Given how many powerful Nazis seemingly escaped justice in comic-book universes, up to and including Hitler himself (via cloning and so forth), you have to wonder how much of a victory it really felt like. And then there's the sheer number of comic-book Neo-Nazi groups, all of them absurdly well-funded and well-connected.

But then, as Tom Lehrer pointed out brilliantly, the very existence of World War II nostalgia is a rather odd thing in some respects. "Hey, remember that time there were a bunch of dictatorships and invasions and genocides and then a lot of people had to die to stop most of them? Good times!"

Spider-Man #18-23I am a HUGE fan of Erik Larsen... but I am not really a fan of this particular story.
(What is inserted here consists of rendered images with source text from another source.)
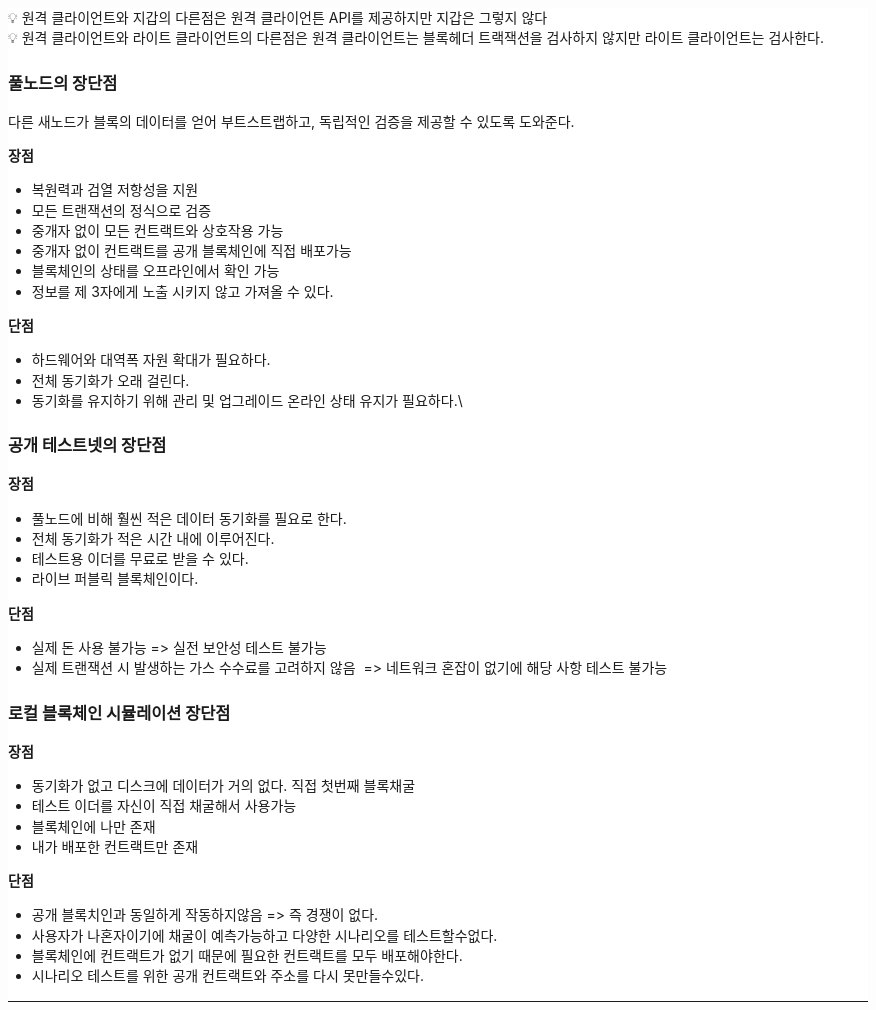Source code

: <aside>
💡 원격 클라이언트와 지갑의 다른점은 원격 클라이언튼 API를 제공하지만 지갑은 그렇지 않다

</aside>

<aside>
💡 원격 클라이언트와 라이트 클라이언트의 다른점은 원격 클라이언트는 블록헤더 트랙잭션을 검사하지 않지만 라이트 클라이언트는 검사한다.

</aside>

### 풀노드의 장단점

다른 새노드가 블록의 데이터를 얻어 부트스트랩하고, 독립적인 검증을 제공할 수 있도록 도와준다.

**장점**

- 복원력과 검열 저항성을 지원
- 모든 트랜잭션의 정식으로 검증
- 중개자 없이 모든 컨트랙트와 상호작용 가능
- 중개자 없이 컨트랙트를 공개 블록체인에 직접 배포가능
- 블록체인의 상태를 오프라인에서 확인 가능
- 정보를 제 3자에게 노출 시키지 않고 가져올 수 있다.

**단점**

- 하드웨어와 대역폭 자원 확대가 필요하다.
- 전체 동기화가 오래 걸린다.
- 동기화를 유지하기 위해 관리 및 업그레이드 온라인 상태 유지가 필요하다.\

### 공개 테스트넷의 장단점

**장점**

- 풀노드에 비해 훨씬 적은 데이터 동기화를 필요로 한다.
- 전체 동기화가 적은 시간 내에 이루어진다.
- 테스트용 이더를 무료로 받을 수 있다.
- 라이브 퍼블릭 블록체인이다.

**단점**

- 실제 돈 사용 불가능 => 실전 보안성 테스트 불가능
- 실제 트랜잭션 시 발생하는 가스 수수료를 고려하지 않음  => 네트워크 혼잡이 없기에 해당 사항 테스트 불가능

### 로컬 블록체인 시뮬레이션 장단점

**장점**

- 동기화가 없고 디스크에 데이터가 거의 없다. 직접 첫번째 블록채굴
- 테스트 이더를 자신이 직접 채굴해서 사용가능
- 블록체인에 나만 존재
- 내가 배포한 컨트랙트만 존재

**단점**

- 공개 블록치인과 동일하게 작동하지않음 => 즉 경쟁이 없다.
- 사용자가 나혼자이기에 채굴이 예측가능하고 다양한 시나리오를 테스트할수없다.
- 블록체인에 컨트랙트가 없기 때문에 필요한 컨트랙트를 모두 배포해야한다.
- 시나리오 테스트를 위한 공개 컨트랙트와 주소를 다시 못만들수있다.

---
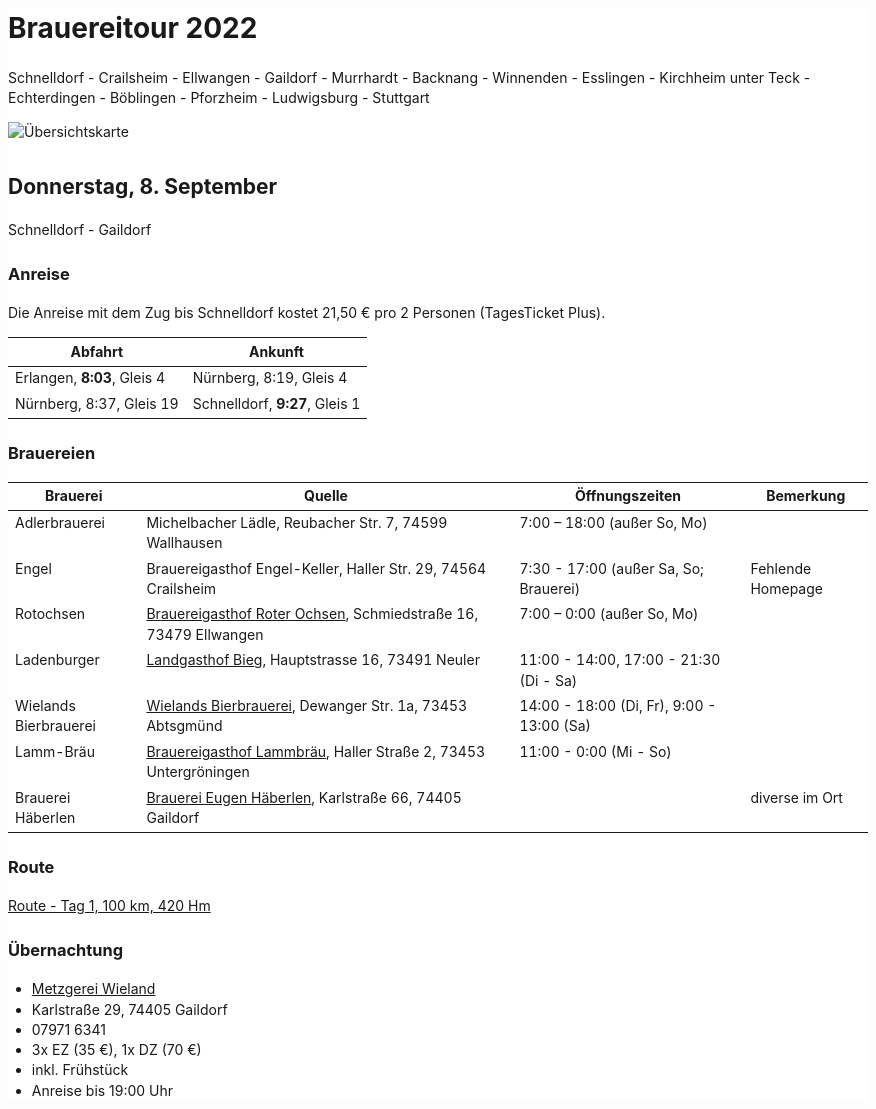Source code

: # Brauereitour 2022

Schnelldorf - Crailsheim - Ellwangen - Gaildorf - Murrhardt - Backnang - Winnenden - Esslingen - Kirchheim unter Teck - Echterdingen - Böblingen - Pforzheim - Ludwigsburg - Stuttgart

![Übersichtskarte](brauereitour-2022-gesamt.avif)

## Donnerstag, 8. September

Schnelldorf - Gaildorf

### Anreise

Die Anreise mit dem Zug bis Schnelldorf kostet 21,50 € pro 2 Personen (TagesTicket Plus).

| Abfahrt | Ankunft |
| ------- | ------- |
| Erlangen, **8:03**, Gleis 4 | Nürnberg, 8:19, Gleis 4 |
| Nürnberg, 8:37, Gleis 19 | Schnelldorf, **9:27**, Gleis 1 |

### Brauereien

| Brauerei | Quelle | Öffnungszeiten | Bemerkung |
| -------- | ------ | -------------- | --------- |
| Adlerbrauerei | Michelbacher Lädle, Reubacher Str. 7, 74599 Wallhausen | 7:00 – 18:00 (außer So, Mo) | |
| Engel | Brauereigasthof Engel-Keller, Haller Str. 29, 74564 Crailsheim | 7:30 - 17:00 (außer Sa, So; Brauerei) | Fehlende Homepage |
| Rotochsen | [Brauereigasthof Roter Ochsen](https://www.roter-ochsen-ellwangen.de/gasthof/), Schmiedstraße 16, 73479 Ellwangen | 7:00 – 0:00 (außer So, Mo) | |
| Ladenburger | [Landgasthof Bieg](https://www.landgasthof-bieg.de/), Hauptstrasse 16, 73491 Neuler | 11:00 - 14:00, 17:00 - 21:30 (Di - Sa) | |
| Wielands Bierbrauerei | [Wielands Bierbrauerei](http://wielands-bier.de/), Dewanger Str. 1a, 73453 Abtsgmünd | 14:00 - 18:00 (Di, Fr), 9:00 - 13:00 (Sa) | |
| Lamm-Bräu | [Brauereigasthof Lammbräu](https://www.lammbrauerei.de/gasthof/unser-gasthof/), Haller Straße 2, 73453 Untergröningen | 11:00 - 0:00 (Mi - So) | |
| Brauerei Häberlen | [Brauerei Eugen Häberlen](https://www.brauerei-haeberlen.de/de/startseite/), Karlstraße 66, 74405 Gaildorf | | diverse im Ort |

### Route

[Route - Tag 1, 100 km, 420 Hm](http://brouter.de/brouter-web/#map=10/48.9924/9.8492/osm-mapnik-german_style&lonlats=10.176548,49.194234;10.166688,49.21513;10.117901,49.235025;10.058777,49.14193;10.130111,48.961568;10.122335,48.957883;10.088818,48.940099;10.067623,48.927448;10.098367,48.896238;10.006882,48.89413;9.770558,48.998964)

### Übernachtung

- [Metzgerei Wieland](https://www.metzgerei-wieland.de/de/standorte/gaildorf/uebernachtung)
- Karlstraße 29, 74405 Gaildorf
- 07971 6341
- 3x EZ (35 €), 1x DZ (70 €)
- inkl. Frühstück
- Anreise bis 19:00 Uhr
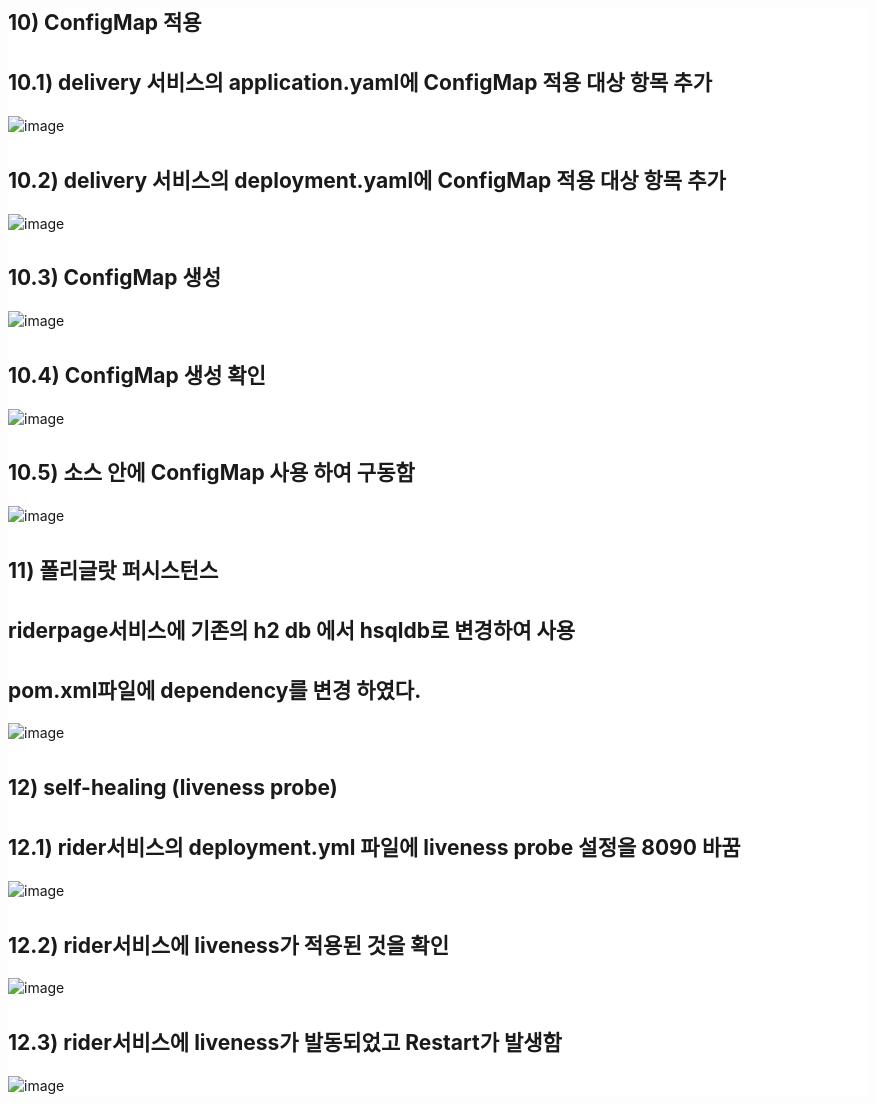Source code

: 
## 10) ConfigMap 적용
##   10.1) delivery 서비스의 application.yaml에 ConfigMap 적용 대상 항목 추가
  ![image](https://user-images.githubusercontent.com/52017160/110050456-3ce36000-7d97-11eb-9aa9-007cd0a1d591.png)
##   10.2) delivery 서비스의 deployment.yaml에 ConfigMap 적용 대상 항목 추가
  ![image](https://user-images.githubusercontent.com/52017160/110050537-71571c00-7d97-11eb-85e7-b536c5ddf17c.png)
##   10.3) ConfigMap 생성  
  ![image](https://user-images.githubusercontent.com/52017160/110050715-d743a380-7d97-11eb-917c-13ccee332929.png)
##   10.4) ConfigMap 생성 확인
  ![image](https://user-images.githubusercontent.com/52017160/110050752-ec203700-7d97-11eb-80df-c82bdbc64c97.png)
##   10.5) 소스 안에 ConfigMap 사용 하여 구동함
  ![image](https://user-images.githubusercontent.com/52017160/110050808-0823d880-7d98-11eb-98d0-f61642ea48bd.png)


## 11) 폴리글랏 퍼시스턴스
## riderpage서비스에 기존의 h2 db 에서 hsqldb로 변경하여 사용
## pom.xml파일에 dependency를 변경 하였다.
![image](https://user-images.githubusercontent.com/52017160/109934820-45448800-7d10-11eb-91fc-b47506397e88.png)

## 12) self-healing (liveness probe)
##    12.1) rider서비스의 deployment.yml 파일에 liveness probe 설정을 8090 바꿈
![image](https://user-images.githubusercontent.com/52017160/109993624-d850e280-7d4f-11eb-9a98-b6618feb5a8b.png)
##    12.2) rider서비스에 liveness가 적용된 것을 확인
![image](https://user-images.githubusercontent.com/52017160/109995150-611c4e00-7d51-11eb-9a28-da91a291fdf6.png)
##    12.3) rider서비스에 liveness가 발동되었고 Restart가 발생함
![image](https://user-images.githubusercontent.com/52017160/109995410-9aed5480-7d51-11eb-8636-9f05f572a3ee.png)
For me, "Revenge of the Sinister Six" is the perfect example of why Larsen's sensibilities and ideas work so much better on his creator-owned series Savage Dragon than on a book like Spider-Man, which is set firmly in the Marvel universe.

The fact that the Sinister Six commit mass murder in this story really should have earned all of them the death penalty. But these are all classic Spider-Man foes dating back to the early 1960s, so of course we aren't going to see any of them get the electric chair.

Larsen would later do similar stories in Savage Dragon, with massive superhero battles causing widespread death & destruction, but since he owns all the characters he was able to show lasting, long-term consequences in them.

Likewise the scene at the end where crystalized Sandman shreds Doctor Octopus into a bloody mess, nearly killing him. As I recall Larsen later said he did that as a challenge to the next writer to figure out how to bring back Doc Ock. Instead, the next time we see the character is in an issue of Incredible Hulk where, aside from a few band aids on his face, Octopus is completely back to normal. Oh, yeah, and he's also back to being an incompetent loser who gets defeated by the Hulk in one page, because Peter David totally disagreed with the Hulk getting such a beating in this story.

On the other hand, in Savage Dragon, Larsen could totally upend the status quo for any of his characters, leave them maimed or dead or whatever, and then would not have to worry about all of that being completely ignored two months later in the pages of Spawn or Youngblood.